→ Selected excerpt:
========================================================================

I'm coming back to programming after a hiatus of several years to build an application that may scale, perhaps significantly, as a do-it-yourself startup focused on climate solutions. I've used datomic before on several toy projects and am fully sold on the concept of using datoms to store data, rather than a "place-oriented-programming" approach. It makes sense to me to use Datomic Pro. What I'm in the dark about, from lack of experience, is what storage service to start with to keep costs low to begin with and yet allow for rapid scaling, if this happens to occur, before there is sufficient revenue to pay someone to help. I'm tempted to start with an SQL database. I know how to move those around from server to server if necessary, and if this thing doesn't scale, then this would be an easily affordable option. I don't know how to move datomic data from one storage solution to another. I spent a few hours on google, looked through the docs in a cursory way, and didn't find what I was looking for. If this is easy to do, then my initial choice of storage service may not matter much. Thanks in advance!
One way to move storage is to do a datomic backup and then restore into a new transactor. It requires you to stop the world during the transfer, but it gives you full freedom in choice of storage.
@U07FCNURX recently moved a Datomic pro transactor to SQLite, which seems like a good place to start - cheap and easy to get up and going.
Yes, using SQLite as a storage solution for Datomic pro was an elegant solution for me. SQLite is optimised for a single writer and many readers, which is a good fit for Datomic's model - and there is no need for a separate running process. It does require you to run on hardware with direct access to disk, however. If your startup needs to scale up later, moving to a different storage solution is no issue.
@U07FCNURX So moving to another storage solution effectively means restoring a datomic backup into a new transactor as @U9MKYDN4Q suggested? Is that the method generally used?
Just saw no one had added the link. Backup and restore and moving underlying storages is a great super power IMO (providing future leverage and choices). Datomic uses all supported underlying storages the same as a K/V store so you can use what works best for you.

========================================================================

→ Data supplied:

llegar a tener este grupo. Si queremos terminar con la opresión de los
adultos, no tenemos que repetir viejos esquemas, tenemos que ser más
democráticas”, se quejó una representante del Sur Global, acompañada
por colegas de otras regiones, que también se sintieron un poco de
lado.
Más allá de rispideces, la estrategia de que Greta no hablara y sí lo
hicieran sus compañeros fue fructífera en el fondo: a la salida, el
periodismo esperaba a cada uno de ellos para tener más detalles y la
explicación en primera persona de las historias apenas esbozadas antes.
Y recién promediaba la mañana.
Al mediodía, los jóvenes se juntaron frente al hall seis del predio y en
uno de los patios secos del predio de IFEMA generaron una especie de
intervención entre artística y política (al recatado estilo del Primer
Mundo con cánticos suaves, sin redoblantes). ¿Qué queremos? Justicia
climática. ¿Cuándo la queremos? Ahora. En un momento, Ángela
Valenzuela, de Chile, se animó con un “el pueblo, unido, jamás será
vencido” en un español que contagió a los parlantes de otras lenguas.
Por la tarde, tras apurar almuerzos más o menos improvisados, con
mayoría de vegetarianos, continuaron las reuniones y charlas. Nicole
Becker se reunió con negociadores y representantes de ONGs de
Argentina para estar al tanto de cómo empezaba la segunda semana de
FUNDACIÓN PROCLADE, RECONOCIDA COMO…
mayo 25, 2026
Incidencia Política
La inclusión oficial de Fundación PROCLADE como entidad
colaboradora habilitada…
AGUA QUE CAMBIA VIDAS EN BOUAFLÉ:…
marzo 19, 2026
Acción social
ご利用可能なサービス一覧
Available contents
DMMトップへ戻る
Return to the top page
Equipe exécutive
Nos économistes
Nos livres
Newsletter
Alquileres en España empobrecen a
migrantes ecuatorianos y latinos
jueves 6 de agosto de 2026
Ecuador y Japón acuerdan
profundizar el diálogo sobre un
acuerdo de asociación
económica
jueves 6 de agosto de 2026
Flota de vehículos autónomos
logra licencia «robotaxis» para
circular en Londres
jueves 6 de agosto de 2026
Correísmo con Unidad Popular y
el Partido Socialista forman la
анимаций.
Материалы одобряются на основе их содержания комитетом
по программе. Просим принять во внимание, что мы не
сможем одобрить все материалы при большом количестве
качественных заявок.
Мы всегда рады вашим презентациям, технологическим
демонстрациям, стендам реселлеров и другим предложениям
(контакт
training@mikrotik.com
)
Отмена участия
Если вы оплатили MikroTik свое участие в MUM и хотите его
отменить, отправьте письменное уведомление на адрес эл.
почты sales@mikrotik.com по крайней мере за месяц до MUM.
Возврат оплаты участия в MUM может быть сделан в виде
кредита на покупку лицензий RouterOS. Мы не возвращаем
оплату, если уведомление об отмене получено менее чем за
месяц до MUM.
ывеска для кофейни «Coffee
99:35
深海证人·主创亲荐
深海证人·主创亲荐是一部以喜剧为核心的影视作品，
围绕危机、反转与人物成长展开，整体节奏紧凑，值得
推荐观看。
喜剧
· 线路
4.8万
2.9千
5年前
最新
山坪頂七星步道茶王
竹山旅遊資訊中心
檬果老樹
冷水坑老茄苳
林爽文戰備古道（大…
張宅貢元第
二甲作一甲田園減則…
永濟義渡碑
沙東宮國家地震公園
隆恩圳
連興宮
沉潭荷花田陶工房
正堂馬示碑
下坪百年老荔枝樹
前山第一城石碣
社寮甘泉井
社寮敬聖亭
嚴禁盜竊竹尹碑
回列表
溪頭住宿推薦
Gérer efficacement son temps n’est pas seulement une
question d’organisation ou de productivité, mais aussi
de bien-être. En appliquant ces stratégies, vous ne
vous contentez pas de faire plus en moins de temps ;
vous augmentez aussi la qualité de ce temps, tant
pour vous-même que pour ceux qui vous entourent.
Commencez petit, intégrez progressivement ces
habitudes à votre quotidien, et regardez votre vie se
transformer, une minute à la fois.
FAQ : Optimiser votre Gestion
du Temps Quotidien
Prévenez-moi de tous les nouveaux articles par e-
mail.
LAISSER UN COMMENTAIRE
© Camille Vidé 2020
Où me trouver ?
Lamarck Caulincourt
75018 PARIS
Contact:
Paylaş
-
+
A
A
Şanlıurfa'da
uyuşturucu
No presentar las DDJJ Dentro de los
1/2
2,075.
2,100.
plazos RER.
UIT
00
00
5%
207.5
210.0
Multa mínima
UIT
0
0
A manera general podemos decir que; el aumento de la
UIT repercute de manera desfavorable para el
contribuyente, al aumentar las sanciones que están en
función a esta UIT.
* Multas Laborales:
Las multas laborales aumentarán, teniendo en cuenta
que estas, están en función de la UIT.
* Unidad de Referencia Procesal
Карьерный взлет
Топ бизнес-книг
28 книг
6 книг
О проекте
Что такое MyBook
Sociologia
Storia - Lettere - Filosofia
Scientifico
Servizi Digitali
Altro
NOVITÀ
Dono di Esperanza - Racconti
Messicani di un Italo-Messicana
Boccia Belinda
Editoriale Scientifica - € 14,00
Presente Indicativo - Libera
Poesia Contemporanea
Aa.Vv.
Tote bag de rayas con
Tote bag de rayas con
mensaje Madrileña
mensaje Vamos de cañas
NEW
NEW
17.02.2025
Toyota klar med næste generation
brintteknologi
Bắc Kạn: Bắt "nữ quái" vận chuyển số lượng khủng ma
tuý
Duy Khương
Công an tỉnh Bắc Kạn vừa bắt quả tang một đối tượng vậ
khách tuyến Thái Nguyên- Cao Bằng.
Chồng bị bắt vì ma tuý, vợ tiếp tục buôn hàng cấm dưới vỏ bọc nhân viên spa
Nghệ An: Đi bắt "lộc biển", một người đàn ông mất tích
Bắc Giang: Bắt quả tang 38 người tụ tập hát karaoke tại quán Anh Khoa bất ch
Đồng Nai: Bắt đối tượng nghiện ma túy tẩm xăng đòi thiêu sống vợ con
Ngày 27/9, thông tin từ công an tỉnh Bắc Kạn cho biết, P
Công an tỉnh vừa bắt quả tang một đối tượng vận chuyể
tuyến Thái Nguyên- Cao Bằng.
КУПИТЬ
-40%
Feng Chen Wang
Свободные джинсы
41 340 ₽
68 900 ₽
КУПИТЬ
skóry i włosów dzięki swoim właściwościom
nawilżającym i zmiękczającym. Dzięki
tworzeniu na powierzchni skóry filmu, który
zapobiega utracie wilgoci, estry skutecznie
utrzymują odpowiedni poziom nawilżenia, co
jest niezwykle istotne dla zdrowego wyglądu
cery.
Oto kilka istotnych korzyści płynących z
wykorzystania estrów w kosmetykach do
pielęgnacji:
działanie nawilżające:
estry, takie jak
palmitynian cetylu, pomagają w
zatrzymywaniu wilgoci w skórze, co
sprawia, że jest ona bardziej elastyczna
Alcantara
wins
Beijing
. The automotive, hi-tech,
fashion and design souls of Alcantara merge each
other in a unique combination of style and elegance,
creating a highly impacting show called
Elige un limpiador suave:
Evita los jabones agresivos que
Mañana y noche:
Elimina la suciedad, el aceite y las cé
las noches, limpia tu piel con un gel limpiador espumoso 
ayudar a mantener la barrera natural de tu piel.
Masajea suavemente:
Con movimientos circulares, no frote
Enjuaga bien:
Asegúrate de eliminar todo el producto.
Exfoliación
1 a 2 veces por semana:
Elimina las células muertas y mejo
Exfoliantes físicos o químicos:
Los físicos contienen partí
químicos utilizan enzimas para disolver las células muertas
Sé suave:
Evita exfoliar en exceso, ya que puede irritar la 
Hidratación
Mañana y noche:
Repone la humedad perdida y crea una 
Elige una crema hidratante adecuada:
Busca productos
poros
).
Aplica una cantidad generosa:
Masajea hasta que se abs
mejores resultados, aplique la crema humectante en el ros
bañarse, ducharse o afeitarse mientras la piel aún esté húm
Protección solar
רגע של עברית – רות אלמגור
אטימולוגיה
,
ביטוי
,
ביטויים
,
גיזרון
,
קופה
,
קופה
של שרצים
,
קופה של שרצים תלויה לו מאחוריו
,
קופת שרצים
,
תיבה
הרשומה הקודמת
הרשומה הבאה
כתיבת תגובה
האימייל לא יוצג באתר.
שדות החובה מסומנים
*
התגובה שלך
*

========================================================================

→ Problem description:
In the forum thread, rename "SQLite" as "PostgreSQL" in the passage from "Yes, using SQLite" to "is no issue.", and write out that passage with the change. The data placed after the forum thread is separate material.

→ Solution to the exercise:
Yes, using PostgreSQL as a storage solution for Datomic pro was an elegant solution for me. PostgreSQL is optimised for a single writer and many readers, which is a good fit for Datomic's model - and there is no need for a separate running process. It does require you to run on hardware with direct access to disk, however. If your startup needs to scale up later, moving to a different storage solution is no issue.